The Bank of Canada is set to publish its first summary of deliberations Wednesday, giving Canadians a peak into the governing council's reasoning behind its decision to raise interest rates last month.

Following a recommendation from the International Monetary Fund, the central bank announced in September that it would begin releasing summaries about two weeks after an interest rate decision starting in 2023 in an effort to improve transparency. 

"I think it's a good idea. Most major central banks do release some kind of minutes or meeting summaries," said Douglas Porter, BMO's chief economist.

The Bank of Canada raised its key interest rate for the eighth consecutive time since March on Jan. 25, brining it to 4.5 per cent. At the time, the central bank signalled it would be taking a pause on any further hikes to let the impact of its aggressive hiking cycle sink in. 

Wednesday's summary is expected to shed light on what the governing council discussed while making that decision.

Giving insight into the deliberations is already common practice at the U.S. Federal Reserve, where meeting minutes are released three weeks following an interest rate decision. 

Although the minutes can be insightful, Porter said they typically aren't market-moving and instead serve as historical record. 

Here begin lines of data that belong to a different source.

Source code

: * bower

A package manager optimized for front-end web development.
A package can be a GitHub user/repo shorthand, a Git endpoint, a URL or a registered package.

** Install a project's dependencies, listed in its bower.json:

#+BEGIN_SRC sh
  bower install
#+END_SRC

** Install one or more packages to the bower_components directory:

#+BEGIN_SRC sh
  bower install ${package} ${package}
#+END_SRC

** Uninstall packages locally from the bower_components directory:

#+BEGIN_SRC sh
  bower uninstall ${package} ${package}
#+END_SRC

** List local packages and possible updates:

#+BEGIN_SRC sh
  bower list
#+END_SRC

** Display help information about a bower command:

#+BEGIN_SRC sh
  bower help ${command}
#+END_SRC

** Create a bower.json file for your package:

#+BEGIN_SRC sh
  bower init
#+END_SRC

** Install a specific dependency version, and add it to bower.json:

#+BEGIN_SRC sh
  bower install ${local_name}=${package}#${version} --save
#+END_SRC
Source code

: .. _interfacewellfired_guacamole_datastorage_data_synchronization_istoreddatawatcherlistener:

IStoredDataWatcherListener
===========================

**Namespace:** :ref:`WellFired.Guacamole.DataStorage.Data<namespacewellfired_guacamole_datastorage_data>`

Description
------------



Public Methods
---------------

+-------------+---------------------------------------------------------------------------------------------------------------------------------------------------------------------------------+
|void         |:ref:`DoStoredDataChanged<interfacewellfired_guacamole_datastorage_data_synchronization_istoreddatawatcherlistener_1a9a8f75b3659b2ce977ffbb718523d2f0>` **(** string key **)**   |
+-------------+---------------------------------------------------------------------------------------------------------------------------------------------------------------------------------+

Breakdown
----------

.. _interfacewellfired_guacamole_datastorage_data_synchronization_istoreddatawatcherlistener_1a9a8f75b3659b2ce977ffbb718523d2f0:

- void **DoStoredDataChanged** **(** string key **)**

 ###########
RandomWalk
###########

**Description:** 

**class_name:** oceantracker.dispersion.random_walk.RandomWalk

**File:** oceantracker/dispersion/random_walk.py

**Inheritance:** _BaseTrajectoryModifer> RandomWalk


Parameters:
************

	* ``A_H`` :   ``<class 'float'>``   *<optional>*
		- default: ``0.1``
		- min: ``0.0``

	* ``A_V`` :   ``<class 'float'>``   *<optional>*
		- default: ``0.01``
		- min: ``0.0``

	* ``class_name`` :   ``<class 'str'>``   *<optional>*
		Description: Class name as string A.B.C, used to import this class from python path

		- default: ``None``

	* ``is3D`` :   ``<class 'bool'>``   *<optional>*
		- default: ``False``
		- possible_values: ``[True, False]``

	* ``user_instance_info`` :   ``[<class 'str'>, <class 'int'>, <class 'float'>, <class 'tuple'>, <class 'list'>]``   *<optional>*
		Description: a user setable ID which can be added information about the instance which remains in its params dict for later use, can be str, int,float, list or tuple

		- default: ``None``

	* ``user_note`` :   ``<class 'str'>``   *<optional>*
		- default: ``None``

The Bank of Canada hasn't said much about what the summaries will look like, leaving the depth and format of the summaries to be discovered on Wednesday.

But Porter said he isn't expecting them to match up with the detail offered by the Federal Reserve's meeting minutes.

The Bank of Canada's governing council is responsible for the central bank's monetary policy and consists of the governor, senior deputy governor and four deputy governors. Unlike the Federal Reserve, where the 12 members vote on interest rate decision, the governing council's decisions are consensus-driven. 

That means all members of the governing council come to the same decision at the end of deliberations. 

Faced with higher borrowing costs, Canadians and businesses are expected to continue to pull back on spending in 2023, thereby slowing the economy and inflation. 

Price growth has slowed in recent months, however, inflation is still well above the Bank of Canada's two per cent target. In December, the annual inflation rate was 6.3 per cent. 

After its quarter of a percentage point hike last month, the Bank of Canada made it clear that the pause on future rate hikes was conditional, keeping the door open to more increases if inflation isn't tamed. 

According to its latest monetary policy report, the central bank expects inflation to slow faster than it had previously anticipated. It's forecasting the annual inflation rate will fall to three per cent by mid-2023 and to its two per cent target in 2024.

Central banks around the world have also been raising rates as countries struggle with high inflation.

Last week, the Federal Reserve hiked its key interest rate by a quarter percentage point and signalled more rate hikes should be expected. Meanwhile, the European Central Bank announced a half percentage point rate hike and said it will raise rates at least one more time.

Porter said the main question he's hoping to see answered in the summary is whether the Bank of Canada is pausing interest rate hikes, or if they're planning on jumping back in. 

"It'll be interesting to see whether they're really set on staying on the sidelines, or whether this truly is just sort of a temporary waystation."

"Maybe this summary could could help answer that question a little."